Before a disaster strikesPosted Sep 20, 2018
Whether it's a hurricane, an ice storm, or an apartment fire, disasters can upend the lives of vulnerable low-income families in New Hampshire. Read about one family's experience after an accidental fire here.
Below is some important information to consider before a disaster strikes, and some advice for what to do and who to call after.
NOTE: The American Red Cross has a host of information and suggestions for disaster preparations on its website: www.redcross.org
After a disaster, the Red Cross should be your first contact, and often will direct people on "what to do next." Some larger municipalities also have local offices of disaster preparedness. If you evacuate your home to a designated shelter, the shelter will have resources/volunteers to assist.
Generally, the Red Cross will provide accommodations for two nights after a localized disaster such as a home fire. In the wake of a big disaster, the municipality may set up a shelter in a gym, church, or senior center; if not, residents can apply for help from their local welfare office, which is obligated under state law to provide shelter.

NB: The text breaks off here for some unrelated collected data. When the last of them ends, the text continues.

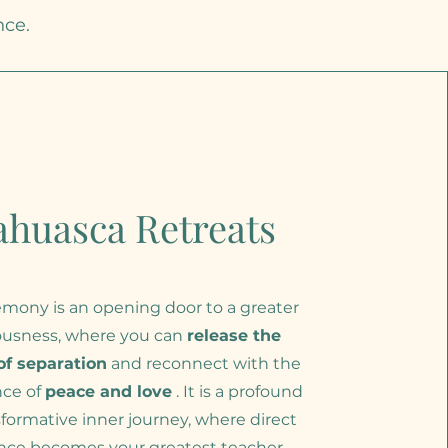
nce.
ahuasca Retreats
mony is an opening door to a greater
ousness, where you can
release the
 of separation
and reconnect with the
nce of
peace and love
. It is a profound
formative inner journey, where direct
nce becomes your greatest teacher.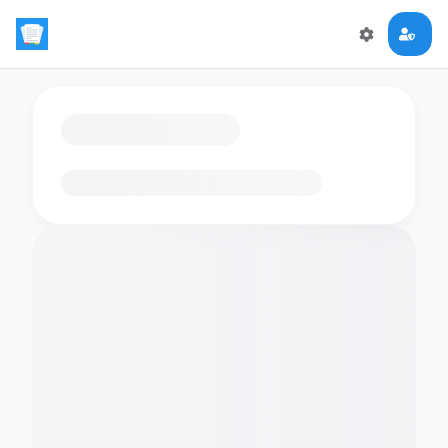
Loading flashcards…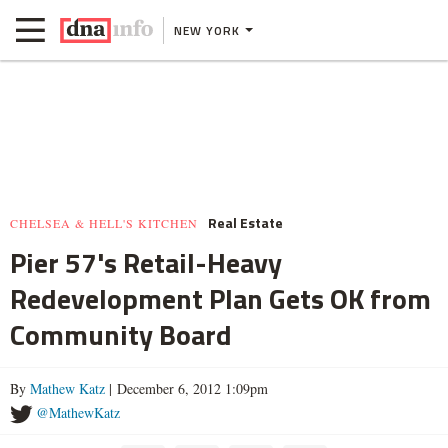
NEW YORK
Real Estate
CHELSEA & HELL'S KITCHEN
Pier 57's Retail-Heavy
Redevelopment Plan Gets OK from
Community Board
By
Mathew Katz
| December 6, 2012 1:09pm
@MathewKatz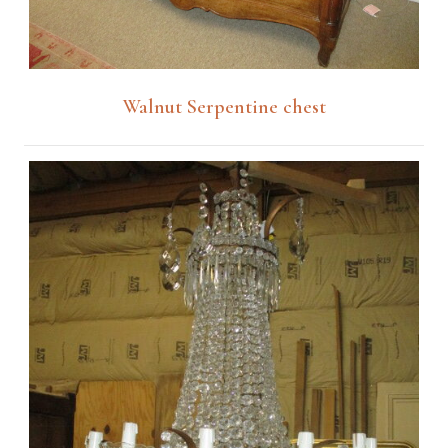
Walnut Serpentine chest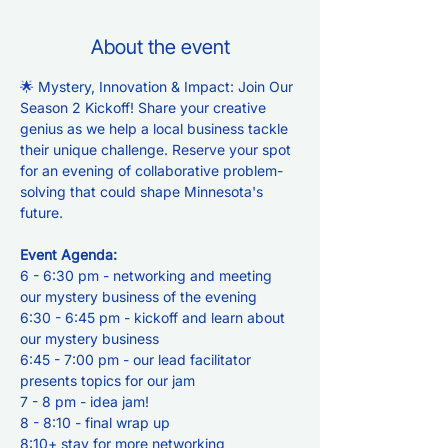
About the event
🌟 Mystery, Innovation & Impact: Join Our 
Season 2 Kickoff! Share your creative 
genius as we help a local business tackle 
their unique challenge. Reserve your spot 
for an evening of collaborative problem-
solving that could shape Minnesota's 
future.
Event Agenda:
6 - 6:30 pm - networking and meeting 
our mystery business of the evening
6:30 - 6:45 pm - kickoff and learn about 
our mystery business
6:45 - 7:00 pm - our lead facilitator 
presents topics for our jam
7 - 8 pm - idea jam!
8 - 8:10 - final wrap up
8:10+ stay for more networking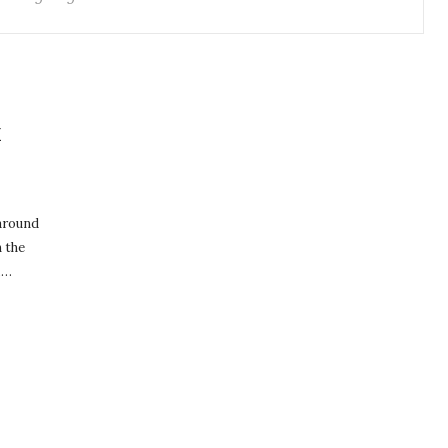
E
 around
n the
,…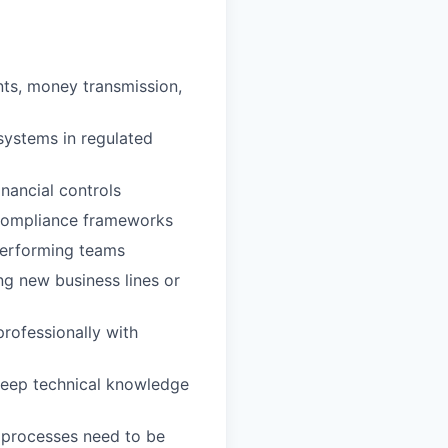
nts, money transmission,
systems in regulated
nancial controls
 compliance frameworks
-performing teams
ng new business lines or
rofessionally with
(deep technical knowledge
 processes need to be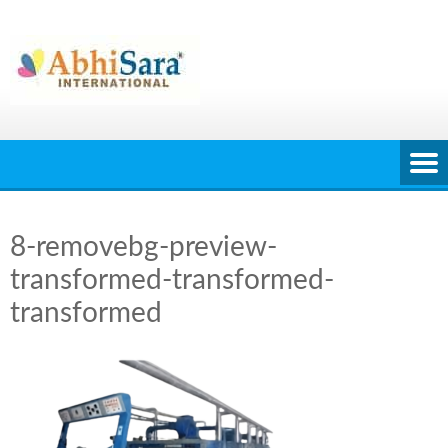
Skip
to
content
8-removebg-preview-
transformed-transformed-
transformed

But emergency packs can include all the batteries you’ll ever need, and still leave people stranded when the water recedes, if they haven’t saved important legal documents.
In addition to the essentials (birth certificates and Social Security cards), if you rent your home, you should save a copy of your Lease Agreement, rent receipts and information on any renter's insurance you’ve purchased.

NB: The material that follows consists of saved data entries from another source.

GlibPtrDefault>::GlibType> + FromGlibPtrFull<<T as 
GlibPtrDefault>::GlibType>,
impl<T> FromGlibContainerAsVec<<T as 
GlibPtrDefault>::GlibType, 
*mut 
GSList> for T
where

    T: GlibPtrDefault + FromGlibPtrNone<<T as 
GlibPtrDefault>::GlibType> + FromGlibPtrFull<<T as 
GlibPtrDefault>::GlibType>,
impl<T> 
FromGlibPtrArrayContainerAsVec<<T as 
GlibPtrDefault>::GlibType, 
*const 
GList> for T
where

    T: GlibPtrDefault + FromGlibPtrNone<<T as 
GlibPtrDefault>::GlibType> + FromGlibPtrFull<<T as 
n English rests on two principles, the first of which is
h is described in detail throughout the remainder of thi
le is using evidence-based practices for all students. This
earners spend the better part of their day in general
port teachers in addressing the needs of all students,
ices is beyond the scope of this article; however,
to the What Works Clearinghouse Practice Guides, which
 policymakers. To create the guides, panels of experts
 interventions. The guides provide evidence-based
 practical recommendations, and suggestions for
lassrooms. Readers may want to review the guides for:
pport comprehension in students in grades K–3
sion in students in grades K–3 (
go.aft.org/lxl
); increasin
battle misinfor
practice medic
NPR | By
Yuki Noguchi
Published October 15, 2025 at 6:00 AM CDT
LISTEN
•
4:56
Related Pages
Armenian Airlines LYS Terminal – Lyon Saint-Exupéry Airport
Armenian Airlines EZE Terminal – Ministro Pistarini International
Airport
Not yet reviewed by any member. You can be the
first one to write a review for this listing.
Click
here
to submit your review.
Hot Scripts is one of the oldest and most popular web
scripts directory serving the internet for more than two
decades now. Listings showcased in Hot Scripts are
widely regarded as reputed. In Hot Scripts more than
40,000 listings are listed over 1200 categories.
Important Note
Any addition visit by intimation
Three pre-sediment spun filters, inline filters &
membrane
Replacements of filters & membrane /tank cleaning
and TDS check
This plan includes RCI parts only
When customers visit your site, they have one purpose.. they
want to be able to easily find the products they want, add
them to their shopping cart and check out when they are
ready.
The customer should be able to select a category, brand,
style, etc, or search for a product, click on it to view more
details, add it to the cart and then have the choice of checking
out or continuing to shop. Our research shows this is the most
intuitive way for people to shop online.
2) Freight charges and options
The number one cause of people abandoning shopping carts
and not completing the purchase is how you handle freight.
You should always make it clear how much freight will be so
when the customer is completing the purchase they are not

Landlords’ insurance does not cover tenants’ belongings. Tenants should have renter's insurance for their personal property; basic coverage on many policies starts as low as $10 per month.

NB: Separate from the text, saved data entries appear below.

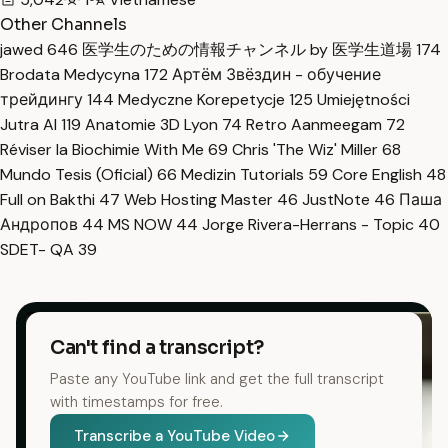
Other Channels
jawed
646
医学生のための情報チャンネル by 医学生道場
174
Brodata Medycyna
172
Артём Звёздин - обучение
трейдингу
144
Medyczne Korepetycje
125
Umiejętności
Jutra AI
119
Anatomie 3D Lyon
74
Retro Aanmeegam
72
Réviser la Biochimie With Me
69
Chris 'The Wiz' Miller
68
Mundo Tesis (Oficial)
66
Medizin Tutorials
59
Core English
48
Full on Bakthi
47
Web Hosting Master
46
JustNote
46
Паша
Андропов
44
MS NOW
44
Jorge Rivera-Herrans - Topic
40
SDET- QA
39
Can't find a transcript?
Paste any YouTube link and get the full transcript
with timestamps for free.
Transcribe a YouTube Video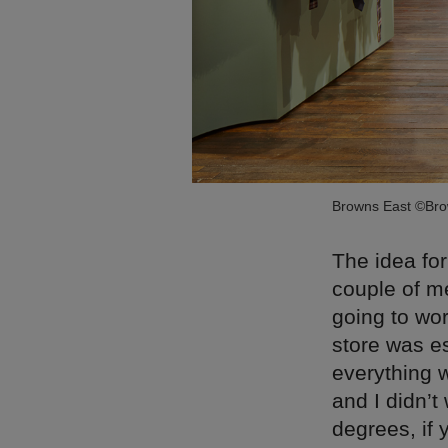
Browns East ©Br
The idea for
couple of me
going to wo
store was e
everything w
and I didn’t
degrees, if 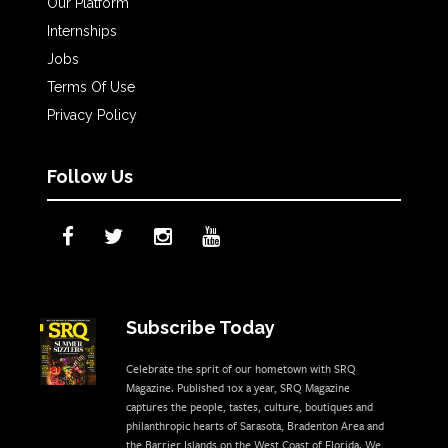
Our Platform
Internships
Jobs
Terms Of Use
Privacy Policy
Follow Us
Subscribe Today
Celebrate the sprit of our hometown with SRQ
Magazine. Published 10x a year, SRQ Magazine
captures the people, tastes, culture, boutiques and
philanthropic hearts of Sarasota, Bradenton Area and
the Barrier Islands on the West Coast of Florida. We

If you own your home, have your mortgage loan documents and Declaration's page from Homeowner's Insurance, and contact information for your local agent, if available.
Here’s a tech tip: While it’s important to keep original copies whenever possible, you can make digital back-ups of many essential documents by scanning them and saving them to "the cloud" so even if you lose your computer, you can go to a local library and get copies. Your local library may have scanners available for public use.